• _Work instruction_: Please state how many lines of the records hold the string "hamper", giving nothing but the number.

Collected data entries
○ ○ ○ ○ ○ ○ ○

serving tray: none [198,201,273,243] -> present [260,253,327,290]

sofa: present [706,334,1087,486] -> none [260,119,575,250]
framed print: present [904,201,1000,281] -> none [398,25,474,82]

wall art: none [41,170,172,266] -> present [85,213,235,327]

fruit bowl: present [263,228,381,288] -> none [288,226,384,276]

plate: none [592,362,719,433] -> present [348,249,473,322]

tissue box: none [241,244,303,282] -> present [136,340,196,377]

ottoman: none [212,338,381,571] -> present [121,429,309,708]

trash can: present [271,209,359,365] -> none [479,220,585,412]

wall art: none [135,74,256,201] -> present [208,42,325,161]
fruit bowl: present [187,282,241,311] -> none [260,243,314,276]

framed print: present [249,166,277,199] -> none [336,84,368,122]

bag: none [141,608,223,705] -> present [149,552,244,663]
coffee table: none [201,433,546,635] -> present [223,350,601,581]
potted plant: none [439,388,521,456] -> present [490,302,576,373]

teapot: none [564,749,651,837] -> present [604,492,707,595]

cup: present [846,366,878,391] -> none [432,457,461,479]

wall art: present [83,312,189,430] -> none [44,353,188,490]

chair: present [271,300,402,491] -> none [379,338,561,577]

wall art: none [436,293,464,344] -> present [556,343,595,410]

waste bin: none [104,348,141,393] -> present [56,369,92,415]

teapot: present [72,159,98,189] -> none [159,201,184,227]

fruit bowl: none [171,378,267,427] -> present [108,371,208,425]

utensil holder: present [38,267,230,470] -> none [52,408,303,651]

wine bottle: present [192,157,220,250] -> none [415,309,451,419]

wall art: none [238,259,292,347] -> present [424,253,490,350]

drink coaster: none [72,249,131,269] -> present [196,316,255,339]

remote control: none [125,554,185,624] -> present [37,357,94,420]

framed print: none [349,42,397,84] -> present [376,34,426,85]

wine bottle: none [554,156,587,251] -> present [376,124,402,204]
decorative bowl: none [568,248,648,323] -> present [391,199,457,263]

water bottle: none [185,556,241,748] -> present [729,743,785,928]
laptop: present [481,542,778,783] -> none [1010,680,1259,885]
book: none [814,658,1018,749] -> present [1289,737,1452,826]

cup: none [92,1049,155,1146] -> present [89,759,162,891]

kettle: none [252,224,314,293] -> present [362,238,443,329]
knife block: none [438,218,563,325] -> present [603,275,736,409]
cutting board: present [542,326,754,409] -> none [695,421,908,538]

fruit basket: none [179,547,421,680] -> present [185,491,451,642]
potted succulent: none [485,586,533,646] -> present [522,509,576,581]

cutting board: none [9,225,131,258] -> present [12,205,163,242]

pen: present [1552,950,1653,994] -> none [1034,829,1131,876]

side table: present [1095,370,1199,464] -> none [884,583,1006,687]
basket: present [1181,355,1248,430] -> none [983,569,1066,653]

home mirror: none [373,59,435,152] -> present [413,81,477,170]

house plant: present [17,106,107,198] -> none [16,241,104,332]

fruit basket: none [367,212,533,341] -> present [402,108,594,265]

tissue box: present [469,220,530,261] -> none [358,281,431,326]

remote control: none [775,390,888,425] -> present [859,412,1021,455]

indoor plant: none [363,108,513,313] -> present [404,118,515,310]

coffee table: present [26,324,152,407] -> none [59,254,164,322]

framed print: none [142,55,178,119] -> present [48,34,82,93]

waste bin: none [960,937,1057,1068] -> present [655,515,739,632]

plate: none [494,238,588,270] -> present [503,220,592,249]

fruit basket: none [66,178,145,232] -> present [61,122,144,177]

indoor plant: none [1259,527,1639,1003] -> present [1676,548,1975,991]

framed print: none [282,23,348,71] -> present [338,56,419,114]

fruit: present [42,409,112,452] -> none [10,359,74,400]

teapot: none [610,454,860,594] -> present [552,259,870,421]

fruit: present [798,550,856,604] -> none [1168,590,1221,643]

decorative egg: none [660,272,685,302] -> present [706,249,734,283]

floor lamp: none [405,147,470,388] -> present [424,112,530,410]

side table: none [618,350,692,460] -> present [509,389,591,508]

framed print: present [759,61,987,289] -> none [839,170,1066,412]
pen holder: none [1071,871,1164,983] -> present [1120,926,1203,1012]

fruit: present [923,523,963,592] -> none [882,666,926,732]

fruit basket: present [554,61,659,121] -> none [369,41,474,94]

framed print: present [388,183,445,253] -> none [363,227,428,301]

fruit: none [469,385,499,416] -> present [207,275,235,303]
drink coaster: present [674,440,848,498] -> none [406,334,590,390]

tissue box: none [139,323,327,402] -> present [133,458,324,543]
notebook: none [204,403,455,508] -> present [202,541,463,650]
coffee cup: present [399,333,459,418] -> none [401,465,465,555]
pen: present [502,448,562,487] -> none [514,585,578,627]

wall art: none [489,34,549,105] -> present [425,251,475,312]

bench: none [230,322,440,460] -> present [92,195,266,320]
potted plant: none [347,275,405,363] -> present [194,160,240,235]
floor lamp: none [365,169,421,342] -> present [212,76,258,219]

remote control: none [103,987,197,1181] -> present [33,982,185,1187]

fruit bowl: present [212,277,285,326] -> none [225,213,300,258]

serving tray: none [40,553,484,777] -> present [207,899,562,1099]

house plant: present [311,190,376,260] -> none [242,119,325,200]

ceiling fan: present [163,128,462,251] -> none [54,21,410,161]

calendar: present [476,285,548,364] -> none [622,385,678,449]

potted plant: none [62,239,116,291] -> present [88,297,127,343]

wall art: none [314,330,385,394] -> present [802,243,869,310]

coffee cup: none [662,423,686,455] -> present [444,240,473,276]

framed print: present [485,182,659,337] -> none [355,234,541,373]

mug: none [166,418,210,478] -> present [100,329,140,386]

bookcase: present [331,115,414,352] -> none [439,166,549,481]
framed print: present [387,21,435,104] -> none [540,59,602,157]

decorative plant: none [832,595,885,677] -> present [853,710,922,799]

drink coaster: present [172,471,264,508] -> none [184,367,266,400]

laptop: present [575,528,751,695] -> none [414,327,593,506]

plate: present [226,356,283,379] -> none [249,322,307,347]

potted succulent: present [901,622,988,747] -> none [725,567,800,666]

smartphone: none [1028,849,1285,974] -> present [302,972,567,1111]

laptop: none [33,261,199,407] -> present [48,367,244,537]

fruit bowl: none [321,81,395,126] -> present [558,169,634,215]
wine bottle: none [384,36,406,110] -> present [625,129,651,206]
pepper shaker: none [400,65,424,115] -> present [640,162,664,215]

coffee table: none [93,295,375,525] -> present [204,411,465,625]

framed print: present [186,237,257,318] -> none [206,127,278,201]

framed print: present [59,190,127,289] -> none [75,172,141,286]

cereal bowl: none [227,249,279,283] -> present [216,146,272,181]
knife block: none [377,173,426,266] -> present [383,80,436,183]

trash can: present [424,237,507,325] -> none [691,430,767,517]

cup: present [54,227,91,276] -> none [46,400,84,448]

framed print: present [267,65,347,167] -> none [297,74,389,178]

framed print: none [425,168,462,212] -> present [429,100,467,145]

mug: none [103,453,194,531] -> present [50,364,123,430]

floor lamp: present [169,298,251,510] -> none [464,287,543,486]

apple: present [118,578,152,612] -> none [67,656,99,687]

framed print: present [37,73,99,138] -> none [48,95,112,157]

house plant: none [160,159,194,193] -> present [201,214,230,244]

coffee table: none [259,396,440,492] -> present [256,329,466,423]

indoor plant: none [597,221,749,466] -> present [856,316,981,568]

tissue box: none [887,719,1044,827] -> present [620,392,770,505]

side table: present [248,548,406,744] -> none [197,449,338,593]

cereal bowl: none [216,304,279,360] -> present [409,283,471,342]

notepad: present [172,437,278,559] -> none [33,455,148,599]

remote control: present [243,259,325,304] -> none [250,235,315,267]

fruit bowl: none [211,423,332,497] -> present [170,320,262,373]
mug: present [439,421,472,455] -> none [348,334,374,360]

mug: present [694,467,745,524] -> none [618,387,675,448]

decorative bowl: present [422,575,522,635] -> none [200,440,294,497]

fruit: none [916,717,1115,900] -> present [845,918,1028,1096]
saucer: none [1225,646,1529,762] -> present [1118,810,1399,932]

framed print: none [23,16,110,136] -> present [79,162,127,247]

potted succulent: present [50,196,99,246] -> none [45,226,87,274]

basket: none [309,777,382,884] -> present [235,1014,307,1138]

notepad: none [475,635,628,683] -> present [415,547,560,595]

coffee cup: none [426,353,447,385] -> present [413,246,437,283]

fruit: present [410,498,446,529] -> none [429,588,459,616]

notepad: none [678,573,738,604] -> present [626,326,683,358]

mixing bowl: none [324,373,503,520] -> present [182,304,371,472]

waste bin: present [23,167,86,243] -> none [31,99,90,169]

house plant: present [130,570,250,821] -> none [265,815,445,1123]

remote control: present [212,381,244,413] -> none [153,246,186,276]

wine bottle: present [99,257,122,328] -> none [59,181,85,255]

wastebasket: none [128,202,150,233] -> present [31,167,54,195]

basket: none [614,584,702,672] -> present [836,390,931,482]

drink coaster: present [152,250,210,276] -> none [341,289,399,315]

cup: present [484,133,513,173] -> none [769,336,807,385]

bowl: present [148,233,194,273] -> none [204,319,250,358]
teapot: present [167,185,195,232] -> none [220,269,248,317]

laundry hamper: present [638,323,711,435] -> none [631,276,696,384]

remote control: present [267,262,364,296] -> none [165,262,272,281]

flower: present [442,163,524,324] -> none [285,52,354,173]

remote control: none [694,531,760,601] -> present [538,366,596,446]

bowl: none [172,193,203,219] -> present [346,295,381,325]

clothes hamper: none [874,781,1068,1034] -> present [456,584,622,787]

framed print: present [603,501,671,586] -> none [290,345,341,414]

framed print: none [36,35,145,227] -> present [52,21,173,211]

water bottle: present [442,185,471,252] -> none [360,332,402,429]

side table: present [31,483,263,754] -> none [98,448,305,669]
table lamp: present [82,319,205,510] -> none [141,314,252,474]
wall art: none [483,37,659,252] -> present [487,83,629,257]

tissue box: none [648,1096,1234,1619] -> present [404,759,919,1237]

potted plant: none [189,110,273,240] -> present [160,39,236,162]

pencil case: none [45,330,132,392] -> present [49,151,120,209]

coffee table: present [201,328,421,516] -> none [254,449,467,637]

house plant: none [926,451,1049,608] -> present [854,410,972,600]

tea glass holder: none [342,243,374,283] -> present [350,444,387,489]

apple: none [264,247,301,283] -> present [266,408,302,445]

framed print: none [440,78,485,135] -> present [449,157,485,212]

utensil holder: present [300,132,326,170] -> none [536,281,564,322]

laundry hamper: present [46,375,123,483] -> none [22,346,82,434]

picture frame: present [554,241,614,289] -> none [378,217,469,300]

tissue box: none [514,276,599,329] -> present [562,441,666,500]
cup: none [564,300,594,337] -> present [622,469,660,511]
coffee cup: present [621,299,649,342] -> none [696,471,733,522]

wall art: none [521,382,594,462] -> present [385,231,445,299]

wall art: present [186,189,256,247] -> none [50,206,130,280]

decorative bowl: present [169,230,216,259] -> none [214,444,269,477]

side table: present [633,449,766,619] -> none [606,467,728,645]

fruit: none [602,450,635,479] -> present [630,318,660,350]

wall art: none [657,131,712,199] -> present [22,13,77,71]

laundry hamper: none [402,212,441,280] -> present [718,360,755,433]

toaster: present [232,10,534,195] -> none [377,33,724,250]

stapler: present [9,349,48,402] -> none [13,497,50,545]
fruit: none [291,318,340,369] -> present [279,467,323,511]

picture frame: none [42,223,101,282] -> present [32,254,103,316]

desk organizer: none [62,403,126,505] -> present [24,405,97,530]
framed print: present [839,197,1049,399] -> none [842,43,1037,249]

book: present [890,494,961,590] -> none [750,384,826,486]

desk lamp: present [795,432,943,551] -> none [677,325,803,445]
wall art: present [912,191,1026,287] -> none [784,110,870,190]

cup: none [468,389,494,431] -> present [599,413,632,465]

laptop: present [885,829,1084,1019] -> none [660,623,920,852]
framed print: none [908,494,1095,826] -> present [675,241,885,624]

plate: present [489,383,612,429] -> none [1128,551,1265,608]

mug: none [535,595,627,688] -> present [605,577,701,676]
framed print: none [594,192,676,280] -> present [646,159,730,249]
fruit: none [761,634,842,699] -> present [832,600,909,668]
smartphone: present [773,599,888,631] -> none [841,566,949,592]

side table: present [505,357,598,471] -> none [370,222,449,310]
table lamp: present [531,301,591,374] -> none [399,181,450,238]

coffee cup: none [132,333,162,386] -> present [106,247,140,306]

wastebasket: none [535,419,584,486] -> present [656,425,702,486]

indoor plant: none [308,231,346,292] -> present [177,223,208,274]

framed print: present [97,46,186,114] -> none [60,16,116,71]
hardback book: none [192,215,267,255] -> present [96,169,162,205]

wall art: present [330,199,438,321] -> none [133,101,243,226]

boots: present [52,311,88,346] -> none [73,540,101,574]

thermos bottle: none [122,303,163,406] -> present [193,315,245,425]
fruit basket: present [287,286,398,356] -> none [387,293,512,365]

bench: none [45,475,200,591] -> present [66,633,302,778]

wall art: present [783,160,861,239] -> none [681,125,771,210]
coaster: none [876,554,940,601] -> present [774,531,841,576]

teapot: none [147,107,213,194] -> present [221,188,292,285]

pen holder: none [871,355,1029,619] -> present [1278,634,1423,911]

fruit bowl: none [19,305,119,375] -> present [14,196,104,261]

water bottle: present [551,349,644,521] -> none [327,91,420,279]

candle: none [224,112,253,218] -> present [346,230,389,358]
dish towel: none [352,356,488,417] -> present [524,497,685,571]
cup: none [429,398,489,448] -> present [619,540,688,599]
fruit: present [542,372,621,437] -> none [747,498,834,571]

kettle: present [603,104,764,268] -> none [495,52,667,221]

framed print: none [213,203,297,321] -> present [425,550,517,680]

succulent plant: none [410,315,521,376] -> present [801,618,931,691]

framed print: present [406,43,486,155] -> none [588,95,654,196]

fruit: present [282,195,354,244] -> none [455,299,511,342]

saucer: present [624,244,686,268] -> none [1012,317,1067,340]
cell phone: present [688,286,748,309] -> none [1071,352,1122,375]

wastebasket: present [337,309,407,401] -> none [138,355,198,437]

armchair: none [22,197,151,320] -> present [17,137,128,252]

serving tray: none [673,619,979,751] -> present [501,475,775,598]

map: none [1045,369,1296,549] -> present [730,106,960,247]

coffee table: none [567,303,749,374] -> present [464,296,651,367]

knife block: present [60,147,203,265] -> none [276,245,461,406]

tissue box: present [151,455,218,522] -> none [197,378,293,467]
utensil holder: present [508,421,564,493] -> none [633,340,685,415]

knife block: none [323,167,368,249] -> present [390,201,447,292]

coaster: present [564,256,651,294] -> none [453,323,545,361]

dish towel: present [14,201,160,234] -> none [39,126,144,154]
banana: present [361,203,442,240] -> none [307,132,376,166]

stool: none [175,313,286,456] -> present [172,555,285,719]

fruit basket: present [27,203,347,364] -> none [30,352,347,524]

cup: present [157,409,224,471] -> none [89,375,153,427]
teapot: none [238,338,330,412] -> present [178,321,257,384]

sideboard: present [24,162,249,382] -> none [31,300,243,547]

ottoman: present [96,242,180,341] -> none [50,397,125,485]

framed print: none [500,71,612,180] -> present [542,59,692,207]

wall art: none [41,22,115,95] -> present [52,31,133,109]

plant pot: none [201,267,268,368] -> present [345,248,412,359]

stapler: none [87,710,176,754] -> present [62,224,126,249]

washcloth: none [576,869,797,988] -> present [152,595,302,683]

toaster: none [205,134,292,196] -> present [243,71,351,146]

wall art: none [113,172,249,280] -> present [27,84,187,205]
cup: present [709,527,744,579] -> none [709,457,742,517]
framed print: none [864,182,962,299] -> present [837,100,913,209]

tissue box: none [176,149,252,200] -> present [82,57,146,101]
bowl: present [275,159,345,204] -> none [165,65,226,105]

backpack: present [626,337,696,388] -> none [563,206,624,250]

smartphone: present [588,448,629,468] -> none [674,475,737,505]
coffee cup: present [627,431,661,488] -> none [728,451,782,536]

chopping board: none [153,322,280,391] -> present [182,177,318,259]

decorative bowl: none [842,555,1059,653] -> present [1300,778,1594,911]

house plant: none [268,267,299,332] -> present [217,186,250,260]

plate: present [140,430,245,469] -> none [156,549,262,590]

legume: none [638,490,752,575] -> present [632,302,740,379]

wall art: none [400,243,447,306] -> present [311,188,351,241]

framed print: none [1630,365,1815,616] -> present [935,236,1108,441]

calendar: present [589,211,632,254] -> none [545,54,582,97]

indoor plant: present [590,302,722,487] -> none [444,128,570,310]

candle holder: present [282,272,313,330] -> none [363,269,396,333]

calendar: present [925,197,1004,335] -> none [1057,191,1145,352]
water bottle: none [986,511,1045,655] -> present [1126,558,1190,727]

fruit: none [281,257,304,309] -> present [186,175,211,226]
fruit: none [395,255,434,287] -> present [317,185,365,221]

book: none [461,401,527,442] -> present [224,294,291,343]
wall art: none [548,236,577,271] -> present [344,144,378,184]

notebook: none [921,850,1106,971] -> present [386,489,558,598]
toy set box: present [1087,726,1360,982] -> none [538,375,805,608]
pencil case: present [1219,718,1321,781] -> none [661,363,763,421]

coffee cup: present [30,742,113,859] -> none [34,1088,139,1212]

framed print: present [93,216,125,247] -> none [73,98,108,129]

○ ○ ○ ○ ○ ○ ○

• _Answer area_: 4